If you run a SaaS product, WebMCP tools on your public pages tell AI agents exactly what your product can do. This is product discovery for the AI age.

When someone asks an AI "what project management tools support Gantt charts?", your WebMCP tools provide the answer directly. No hoping the AI scraped your features page correctly. You are giving it structured, authoritative data about your capabilities.

Using Both Together: The Power Move

Here is where it gets really interesting. You do not have to choose one protocol. In fact, choosing just one means you are leaving coverage gaps.
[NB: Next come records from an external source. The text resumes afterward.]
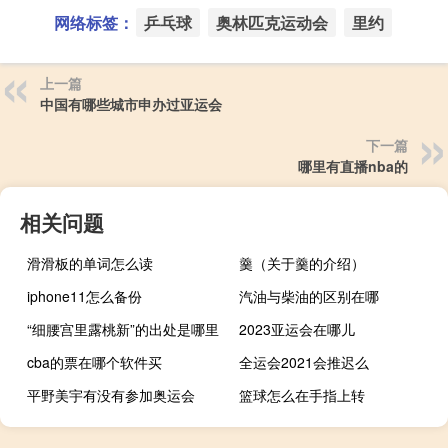
网络标签：
乒乓球
奥林匹克运动会
里约
上一篇
中国有哪些城市申办过亚运会
下一篇
哪里有直播nba的
相关问题
滑滑板的单词怎么读
羹（关于羹的介绍）
iphone11怎么备份
汽油与柴油的区别在哪
“细腰宫里露桃新”的出处是哪里
2023亚运会在哪儿
cba的票在哪个软件买
全运会2021会推迟么
平野美宇有没有参加奥运会
篮球怎么在手指上转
The smartest teams use both. And the results are powerful.

The SaaS Company Example

Picture a SaaS company that builds project management software. They would use:

Anthropic MCP for their internal tools. Server-side MCP servers expose database queries, user management, billing APIs, and deployment pipelines to internal AI agents.

WebMCP for their public marketing site. Browser-side tools let AI agents discover features, search the help docs, check pricing tiers, and start free trials.
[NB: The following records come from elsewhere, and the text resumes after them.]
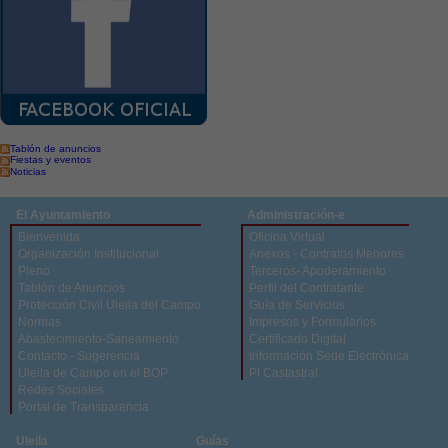
Tablón de anuncios
Fiestas y eventos
Noticias
El Ayuntamiento
Administración-e
Bienvenida
Oficina Virtual
Organización Institucional
Anexos - Contratos Menores
Pleno
Terceros- Apoderamiento
Tablón de Anuncios
Perfil del Contratante
Protección Civil Uleila del Campo
Guía de Servicios
Normas
Impresos y Formularios
Abastecimiento-Saneamiento
Certificado Digital
Contacto - Sugerencia
Información Sede Electrónica
Uleila de Campo en el BOP
PI Castastral
Redes Sociales
Portal de Transparencia
Uleila
Guías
The internal team uses Anthropic MCP through Claude Desktop and IDE integrations. The external world discovers the product through WebMCP on the website.

Both protocols serving the same company, but at different layers of the stack. And neither one can do what the other does. You need both to cover the full surface area of AI agent interaction.

The MCP Bridge Pattern

There is an advanced pattern emerging called the MCP Bridge. It connects WebMCP browser tools to Anthropic MCP server endpoints.

How does it work? A lightweight Anthropic MCP server acts as a bridge. It opens a headless browser, navigates to a WebMCP-enabled page, discovers the registered tools, and re-exposes them as standard Anthropic MCP tools.

Why would you do this? Because it lets CLI agents, IDE tools, and desktop apps access browser-native WebMCP tools without needing a browser. The MCP-B project already implements this transport layer.

This is the convergence path. Browser tools and server tools, connected through a bridge, creating a unified tool landscape for AI agents regardless of where they are running.

Practical Architecture

If you are building a product today, here is my recommended approach:

Start with WebMCP on your public-facing pages. It requires zero infrastructure and instantly makes your site AI-agent-friendly. Then add Anthropic MCP servers for backend integrations as your AI agent needs grow.

The two protocols complement each other perfectly. There is no conflict. They operate at different layers and solve different problems. Think of it like having both a REST API and a website. You would never choose just one.

The Bottom Line

The MCP naming confusion is real. But the distinction is simple once you see it.

Anthropic MCP connects AI agents to servers. WebMCP connects AI agents to websites. One is for the backend. The other is for the frontend.

Do you need both? If you have a product with a web presence and backend services, yes. Use WebMCP to make your website AI-discoverable. Use Anthropic MCP to connect your internal tools.

The AI agent ecosystem is splitting into two lanes. Server-side tool access through Anthropic MCP. And browser-side tool discovery through WebMCP.

The companies that implement both protocols will be the ones that AI agents can fully interact with. They will be discoverable, functional, and integrated at every layer.

And that is exactly where you want to be. The question is not whether to adopt these protocols. It is how fast you can get them implemented before your competitors do.